Proving the solver actually works
Convergence bugs are silent. A broken CFR loop still emits a strategy — just the wrong one — so it will happily hand you confident, incorrect output. Validate before you trust anything:
- Solve Kuhn poker and check the game value. Kuhn has a published analytical solution and a fixed value. If your engine reproduces those numbers, the CFR machinery is correct.
- Track exploitability. After each batch of iterations, compute how much a best-response opponent could win against your current strategy. A healthy solver drives that number toward zero; a curve that stays flat means the loop isn’t learning.
- Confirm you’re averaging. If the output looks noisy or unstable, verify you’re reading the strategy-sum average rather than the last iteration’s strategy.
Only after a toy game solves cleanly should you scale the abstraction and bet sizes up toward something Hold’em-shaped.
The two skills, then, are modeling a spot as a game tree and running CFR until the average strategy settles. A toy solver is genuinely within reach in a weekend; a full Hold’em engine is a real performance project defined mostly by how cleverly you abstract and store that tree. It helps to understand what a GTO solver is and the equilibrium it targets before you write a line — the theory tells the code what to aim for. More build-your-own projects live in the tools & software hub.
Frequently asked
What algorithm do poker solvers use?
Almost all use counterfactual regret minimization (CFR) and its variants like CFR+ and Monte Carlo CFR. CFR plays the game against itself, tracks how much it regrets not taking each action, and shifts future play toward higher-regret actions until the strategy stops improving.
What language should I write a poker solver in?
Prototype in Python because it's fast to reason about, then port the hot loop to C++ or Rust for speed. Real solvers are performance-bound, so the production engine is almost always compiled, sometimes with tree-building kept in a higher-level language.

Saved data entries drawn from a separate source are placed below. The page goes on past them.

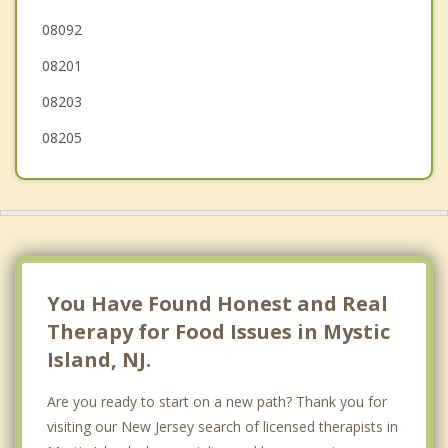
08092
Long Beach
08201
Brigantine
08203
08205
You Have Found Honest and Real
Therapy for Food Issues in Mystic
Island, NJ.
Are you ready to start on a new path? Thank you for
visiting our New Jersey search of licensed therapists in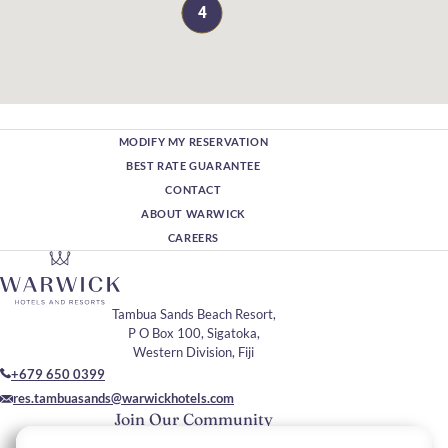
4
MODIFY MY RESERVATION
BEST RATE GUARANTEE
CONTACT
ABOUT WARWICK
CAREERS
Tambua Sands Beach Resort,
P O Box 100, Sigatoka,
Western Division, Fiji
+679 650 0399
res.tambuasands@warwickhotels.com
Join Our Community
Please enter your email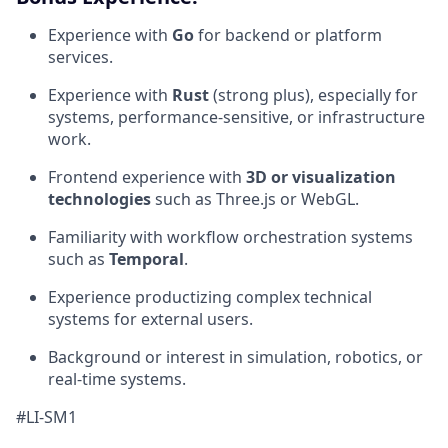
Experience with
Go
for backend or platform
services.
Experience with
Rust
(strong plus), especially for
systems, performance-sensitive, or infrastructure
work.
Frontend experience with
3D or visualization
technologies
such as Three.js or WebGL.
Familiarity with workflow orchestration systems
such as
Temporal
.
Experience productizing complex technical
systems for external users.
Background or interest in simulation, robotics, or
real-time systems.
#LI-SM1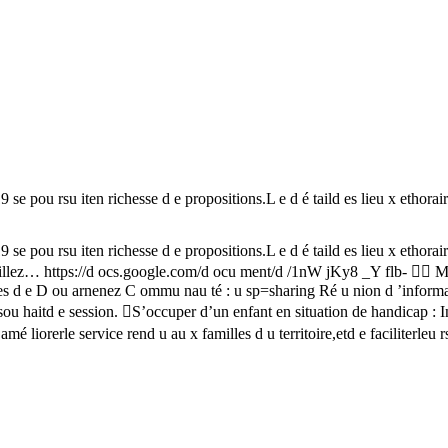
iten richesse d e propositions.L e d é taild es lieu x ethoraires vo
iten richesse d e propositions.L e d é taild es lieu x ethoraires vo
travaillez… https://d ocs.google.com/d ocu ment/d /1nW jKy8 _Y flb- 
 e D ou arnenez C ommu nau té : u sp=sharing Ré u nion d ’information
tsou haitd e session. S’occuper d’un enfant en situation de handicap
 liorerle service rend u au x familles d u territoire,etd e faciliterleu r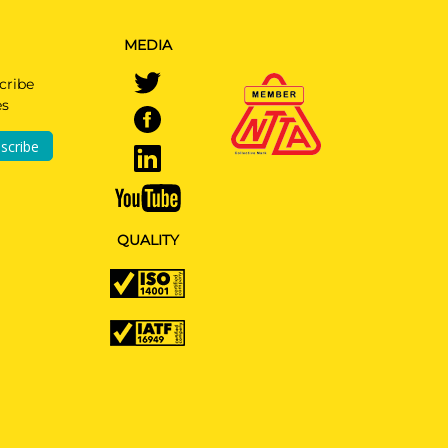
MEDIA
cribe
es
scribe
QUALITY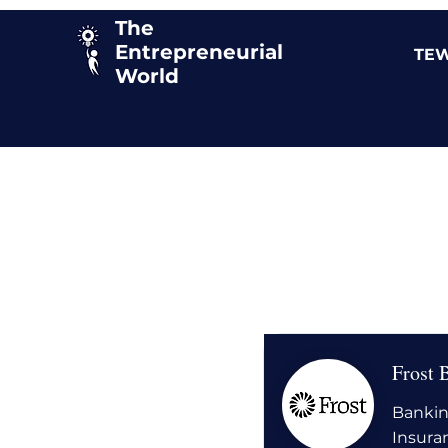
The
Entrepreneurial
TEW
World
Frost 
Bankin
Insura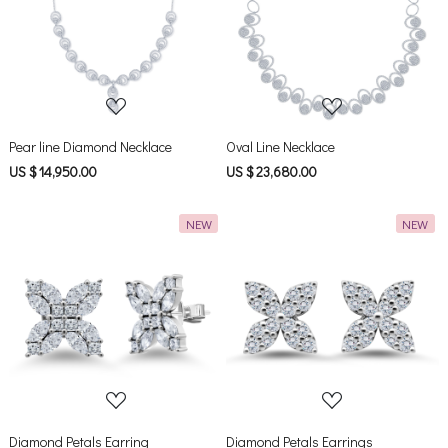
Loading...
Loading...
Pear line Diamond Necklace
Oval Line Necklace
US $ 14,950.00
US $ 23,680.00
NEW
NEW
Loading...
Loading...
Diamond Petals Earring
Diamond Petals Earrings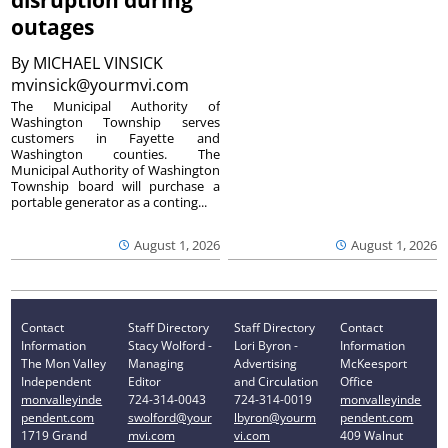
disruption during
outages
By
MICHAEL VINSICK
mvinsick@yourmvi.com
The Municipal Authority of
Washington Township serves
customers in Fayette and
Washington counties. The
Municipal Authority of Washington
Township board will purchase a
portable generator as a conting...
August 1, 2026
August 1, 2026
Contact
Staff Directory
Staff Directory
Contact
Information
Stacy Wolford -
Lori Byron -
Information
The Mon Valley
Managing
Advertising
McKeesport
Independent
Editor
and Circulation
Office
monvalleyinde
724-314-0043
724-314-0019
monvalleyinde
pendent.com
swolford@your
lbyron@yourm
pendent.com
1719 Grand
mvi.com
vi.com
409 Walnut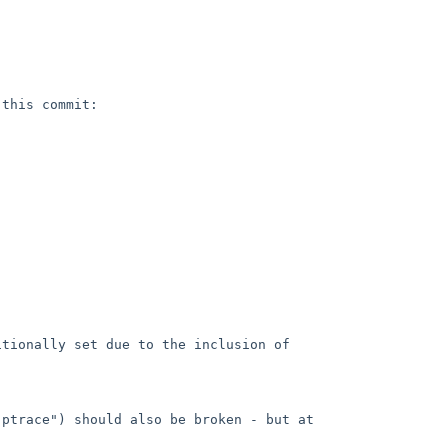
this commit:

tionally set due to the inclusion of 
ptrace") should also be broken - but at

Is building a poker solver hard?
A toy solver for Kuhn poker is a weekend project once CFR clicks. A full No-Limit Hold'em solver is a major engineering effort because the game tree is enormous and must be abstracted, stored efficiently, and iterated billions of times.
What is a game tree in a solver?
It's the branching map of every possible sequence of actions and chance events in the modeled spot. Each node is a decision point for a player or a card deal, and the solver assigns and refines a strategy at every decision node.
How do I know my solver is correct?
Test it on Kuhn poker, which has a known game value and analytical solution. If your engine reproduces those numbers and its exploitability falls toward zero across iterations, the CFR loop is sound. A flat exploitability curve signals a bug.